The comparison to global equities is instructive. The S&P 500 fell less than 1% while the Nikkei fell 3.9%. That delta reflects how concentrated Japan’s 2026 rally had become in a handful of AI and semiconductor names, and how exposed those names are to rate expectations, geopolitical risk, and capital rotation simultaneously. The editors at YourDailyAnalysis flag concentration risk in the Nikkei as the persistent structural vulnerability that Monday exposed.

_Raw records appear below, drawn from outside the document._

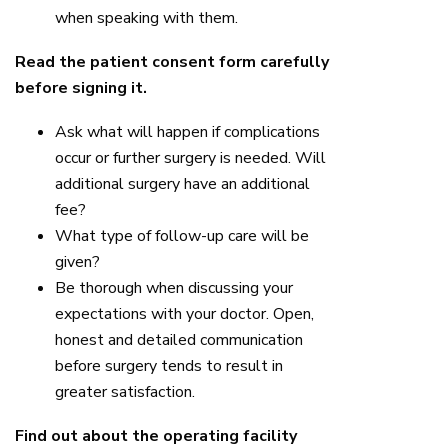
when speaking with them.
Read the patient consent form carefully
before signing it.
Ask what will happen if complications
occur or further surgery is needed. Will
additional surgery have an additional
fee?
What type of follow-up care will be
given?
Be thorough when discussing your
expectations with your doctor. Open,
honest and detailed communication
before surgery tends to result in
greater satisfaction.
Find out about the operating facility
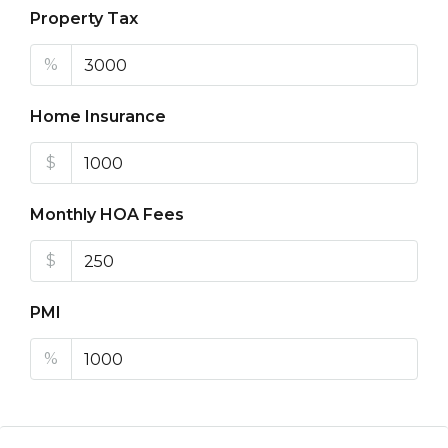
Property Tax
%
Home Insurance
$
Monthly HOA Fees
$
PMI
%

U.S. CPI data due Tuesday is the next key variable. A hot reading extends pressure on rate-sensitive tech positions in both the U.S. and Japan. A downside surprise would partially reverse Monday’s selloff, though the SpaceX IPO overhang and Middle East escalation would remain as active pressures regardless of inflation data.

Japan’s equity market entered this week at record territory. The selloff question is whether it represents a healthy pullback from stretched valuations or the opening move of a larger correction. Your Daily Analysis spells out what to watch: SpaceX IPO pricing on June 12, the BOJ meeting outcome on June 15-16, and whether U.S. semiconductor earnings in July confirm or contradict the AI demand story that pushed Japanese chip names to their current levels.